Kozberg Mariel G, Munting Leon P, Maresco Lee H, Auger Corinne A, van den Berg Maarten L, Denis de Senneville Baudouin, Hirschler Lydiane, Warnking Jan M, Barbier Emmanuel L, Farrar Christian T, Greenberg Steven M, Bacskai Brian J, van Veluw Susanne J
bioRxiv. 2024 Apr 30:2024.04.26.591414. doi: 10.1101/2024.04.26.591414.
Cerebral amyloid angiopathy (CAA) is a cerebral small vessel disease in which amyloid-β accumulates in vessel walls. CAA is a leading cause of symptomatic lobar intracerebral hemorrhage and an important contributor to age-related cognitive decline. Recent work has suggested that vascular dysfunction may precede symptomatic stages of CAA, and that spontaneous slow oscillations in arteriolar diameter (termed vasomotion), important for amyloid-β clearance, may be impaired in CAA.
To systematically study the progression of vascular dysfunction in CAA, we used the APP23 mouse model of amyloidosis, which is known to develop spontaneous cerebral microbleeds mimicking human CAA. Using 2-photon microscopy, we longitudinally imaged unanesthetized APP23 transgenic mice and wildtype littermates from 7 to 14 months of age, tracking amyloid-β accumulation and vasomotion in individual pial arterioles over time. MRI was used in separate groups of 12-, 18-, and 24-month-old APP23 transgenic mice and wildtype littermates to detect microbleeds and to assess cerebral blood flow and cerebrovascular reactivity with pseudo-continuous arterial spin labeling.
We observed a significant decline in vasomotion with age in APP23 mice, while vasomotion remained unchanged in wildtype mice with age. This decline corresponded in timing to initial vascular amyloid-β deposition (∼8-10 months of age), although was more strongly correlated with age than with vascular amyloid-β burden in individual arterioles. Declines in vasomotion preceded the development of MRI-visible microbleeds and the loss of smooth muscle actin in arterioles, both of which were observed in APP23 mice by 18 months of age. Additionally, evoked cerebrovascular reactivity was intact in APP23 mice at 12 months of age, but significantly lower in APP23 mice by 24 months of age.
Our findings suggest that a decline in spontaneous vasomotion is an early, potentially pre-symptomatic, manifestation of CAA and vascular dysfunction, and a possible future treatment target.

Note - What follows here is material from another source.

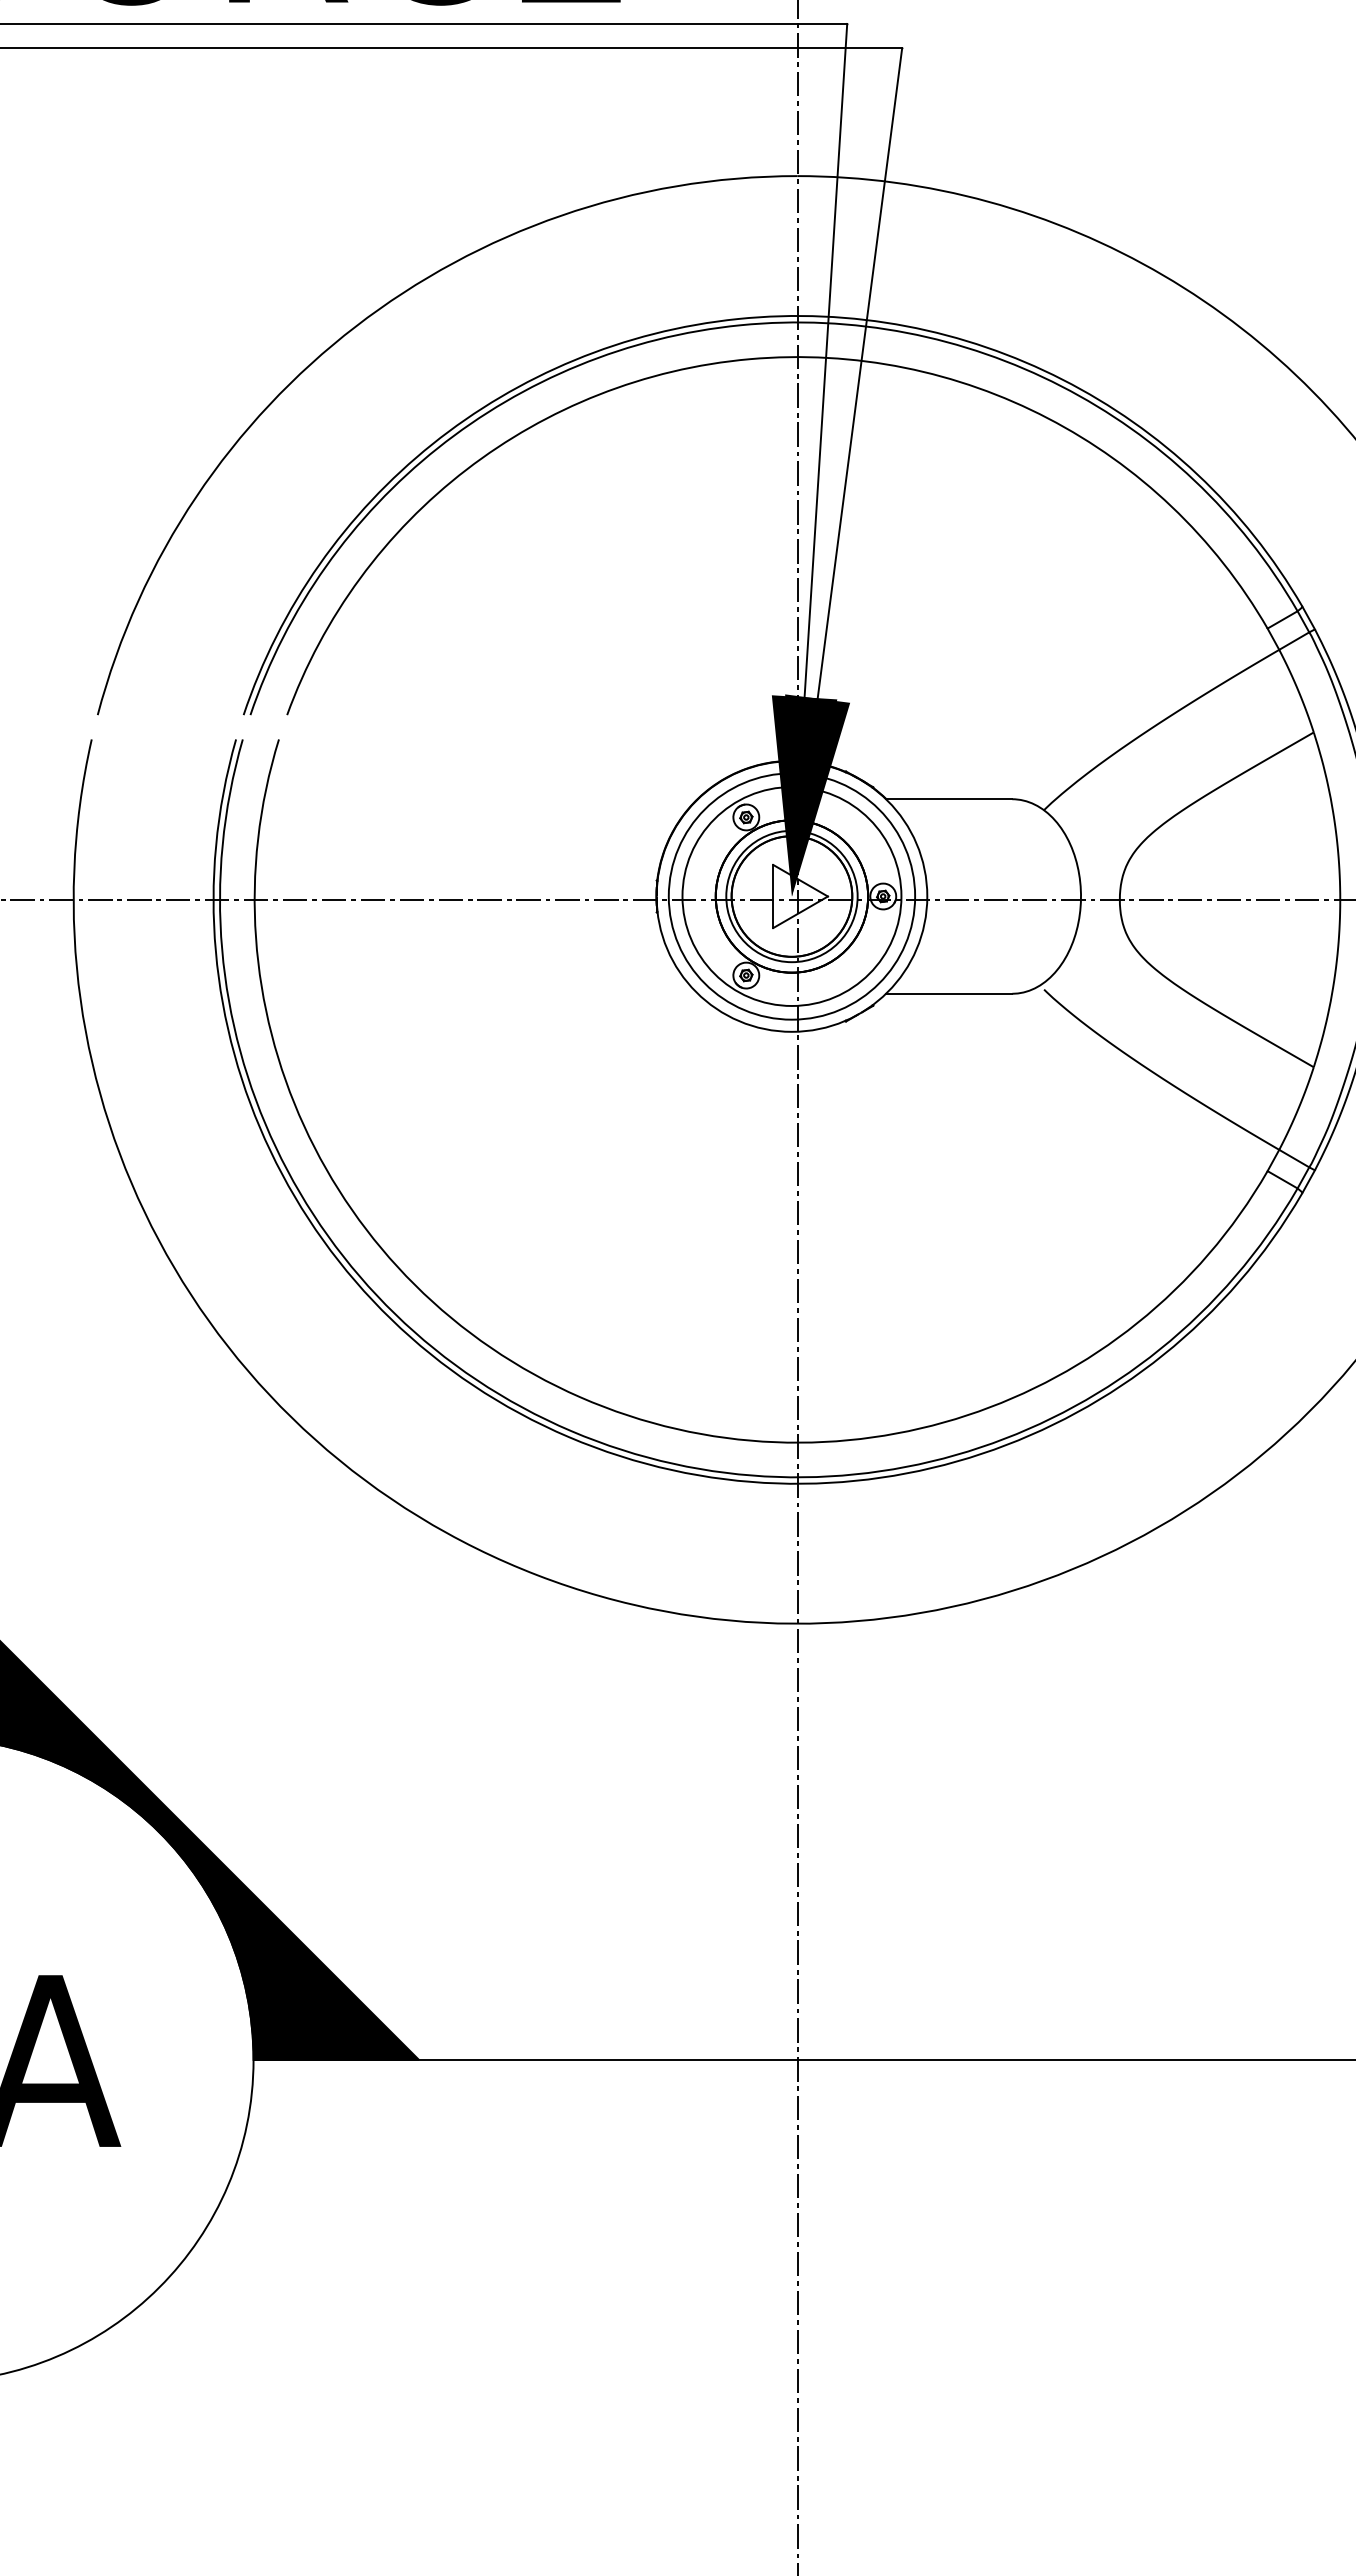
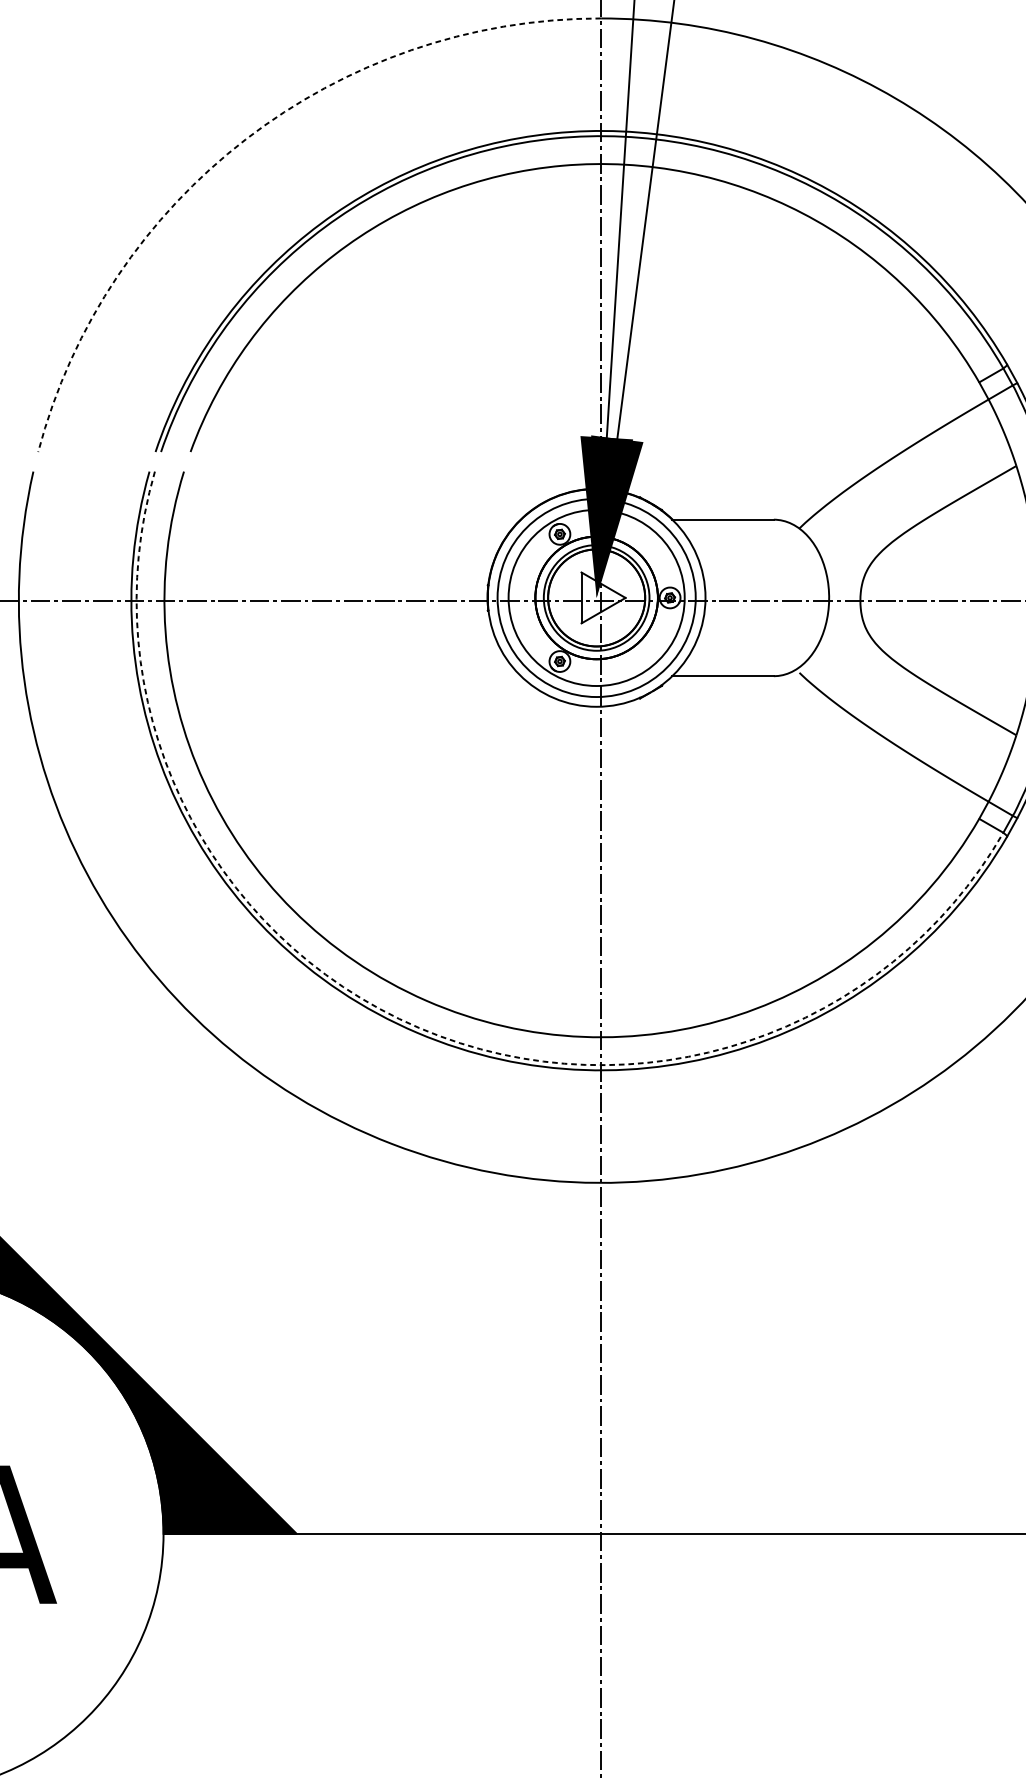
arc: (355, 326) -> (245, 139), solid -> dashed
arc: (571, 1431) -> (419, 1028), solid -> dashed

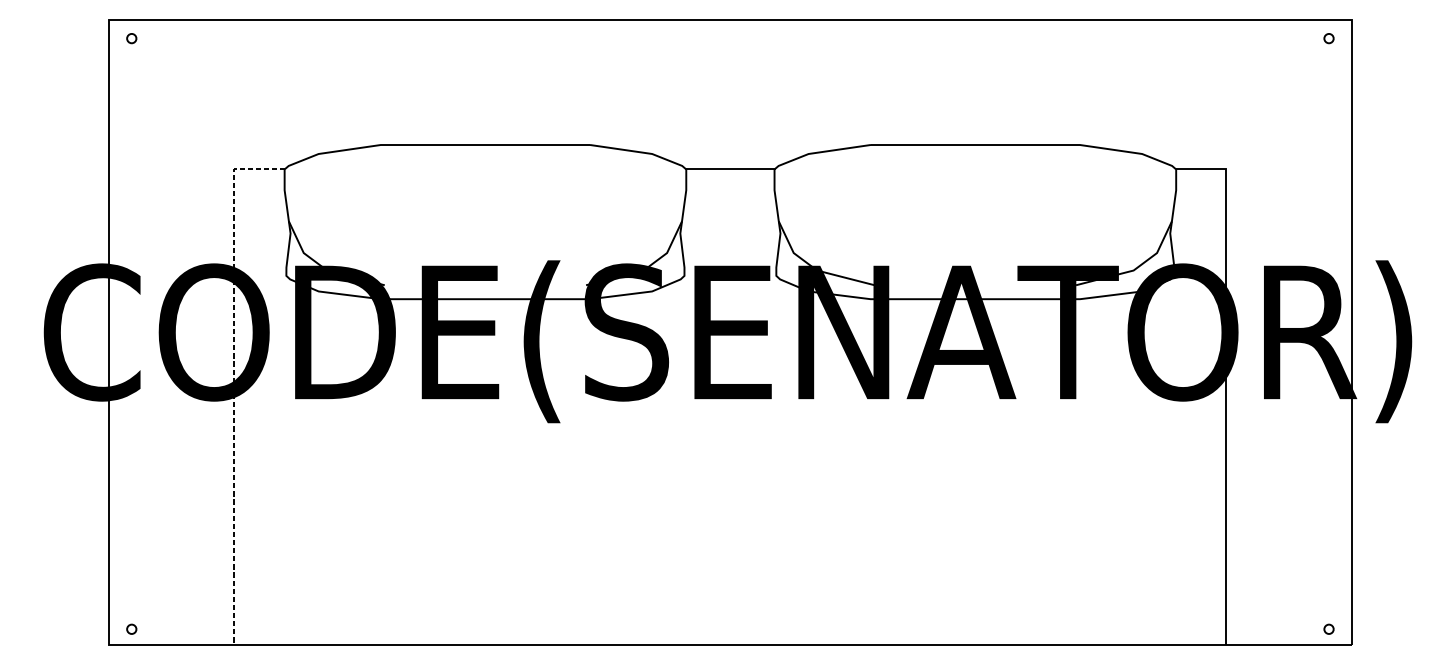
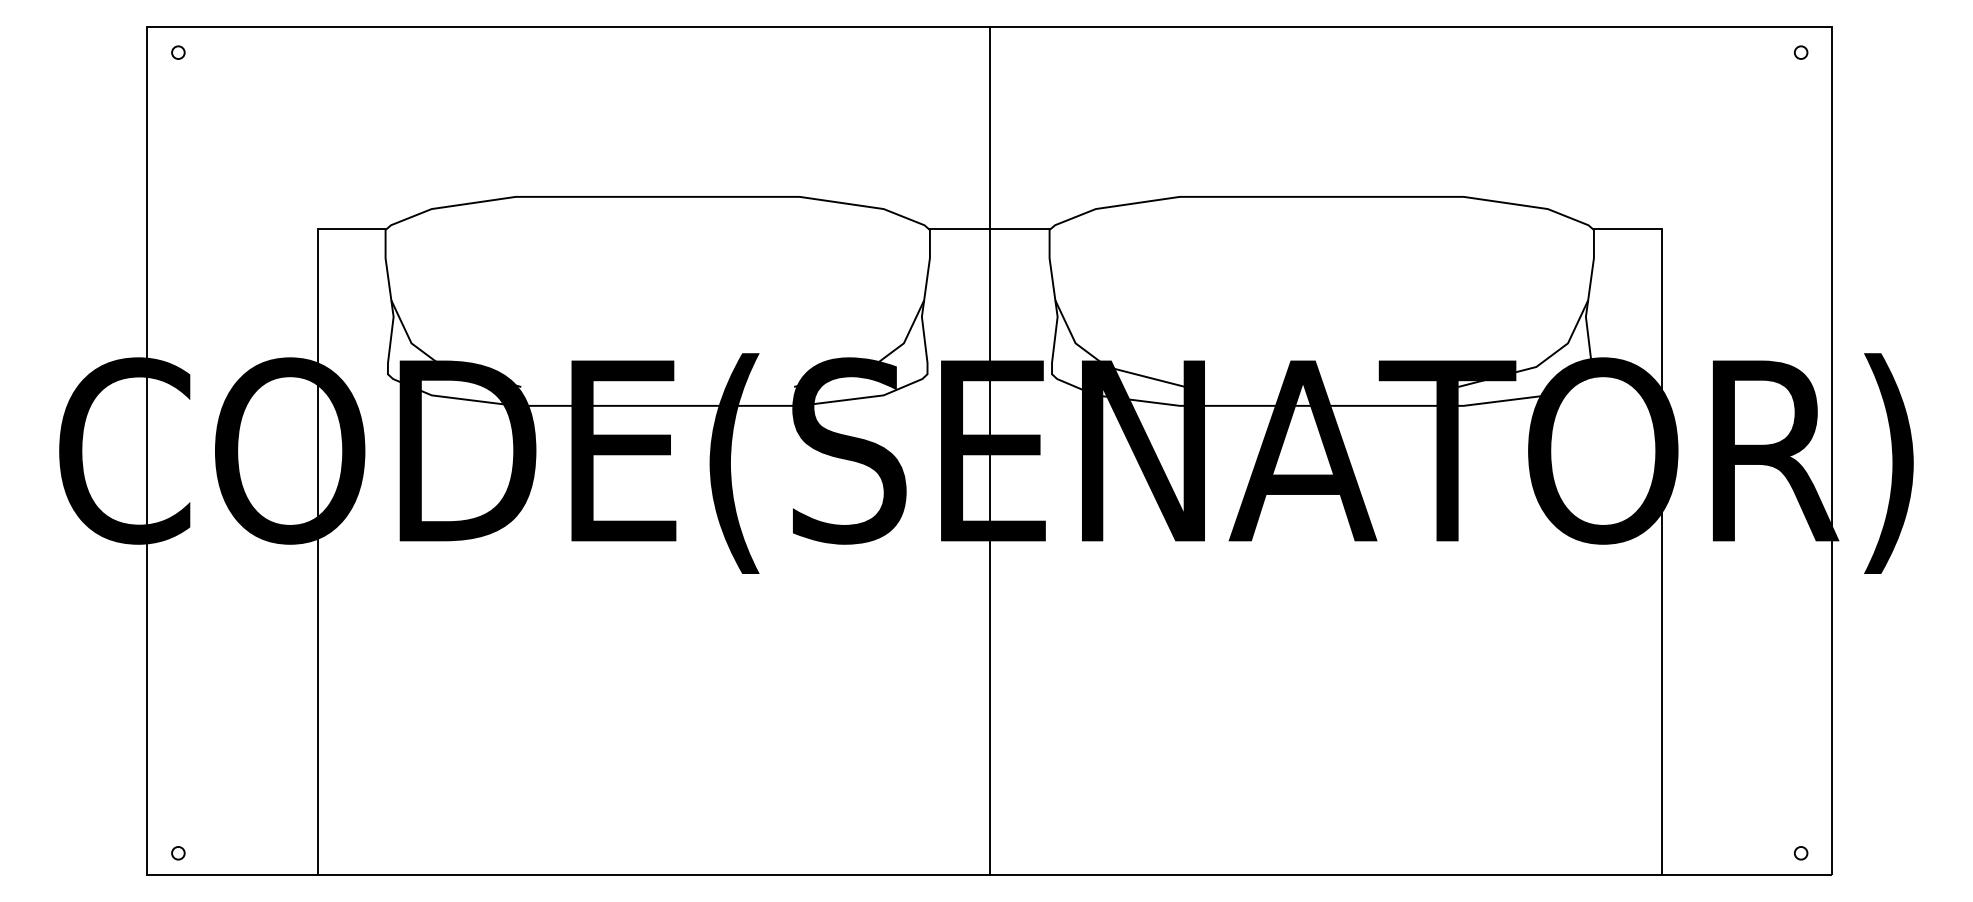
line: (730, 332) -> (989, 450), added
line: (234, 381) -> (317, 517), dashed -> solid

脑淀粉样血管病(CAA)是一种脑小血管疾病,其中淀粉样β蛋白在血管壁中积聚。CAA是有症状的叶脑出血的主要原因,也是与年龄相关的认知衰退的重要促成因素。最近的研究表明,血管功能障碍可能先于CAA的症状阶段出现,并且对淀粉样β蛋白清除很重要的小动脉直径的自发缓慢振荡(称为血管运动)在CAA中可能受损。
为了系统地研究CAA中血管功能障碍的进展,我们使用了淀粉样变性的APP23小鼠模型,已知该模型会出现模仿人类CAA的自发性脑微出血。使用双光子显微镜,我们对7至14个月大的未麻醉的APP23转基因小鼠和野生型同窝小鼠进行纵向成像,随时间追踪单个软脑膜小动脉中的淀粉样β蛋白积累和血管运动。在单独的12、18和24个月大的APP23转基因小鼠和野生型同窝小鼠组中使用MRI来检测微出血,并通过伪连续动脉自旋标记评估脑血流量和脑血管反应性。
我们观察到APP23小鼠的血管运动随年龄显著下降,而野生型小鼠的血管运动随年龄保持不变。这种下降在时间上与最初的血管淀粉样β蛋白沉积(约8至10个月大)相对应,尽管与年龄的相关性比与单个小动脉中的血管淀粉样β蛋白负荷的相关性更强。血管运动的下降先于MRI可见的微出血的出现和小动脉中平滑肌肌动蛋白的丧失,这两者在18个月大的APP23小鼠中都被观察到。此外,12个月大的APP23小鼠中诱发的脑血管反应性是完整的,但24个月大的APP23小鼠中则显著降低。
我们的研究结果表明,自发血管运动的下降是CAA和血管功能障碍的早期、潜在的症状前表现,并且可能是未来的治疗靶点。